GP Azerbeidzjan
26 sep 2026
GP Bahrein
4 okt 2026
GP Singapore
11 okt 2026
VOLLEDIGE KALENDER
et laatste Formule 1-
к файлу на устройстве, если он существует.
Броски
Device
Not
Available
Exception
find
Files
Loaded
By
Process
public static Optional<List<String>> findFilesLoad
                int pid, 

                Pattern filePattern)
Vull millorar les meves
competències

DIRECTIONS =
Set the records above down again, exactly as they read.

ANSWER TO THIS EXERCISE =
GP Azerbeidzjan
26 sep 2026
GP Bahrein
4 okt 2026
GP Singapore
11 okt 2026
VOLLEDIGE KALENDER
et laatste Formule 1-
к файлу на устройстве, если он существует.
Броски
Device
Not
Available
Exception
find
Files
Loaded
By
Process
public static Optional<List<String>> findFilesLoad
                int pid, 

                Pattern filePattern)
Vull millorar les meves
competències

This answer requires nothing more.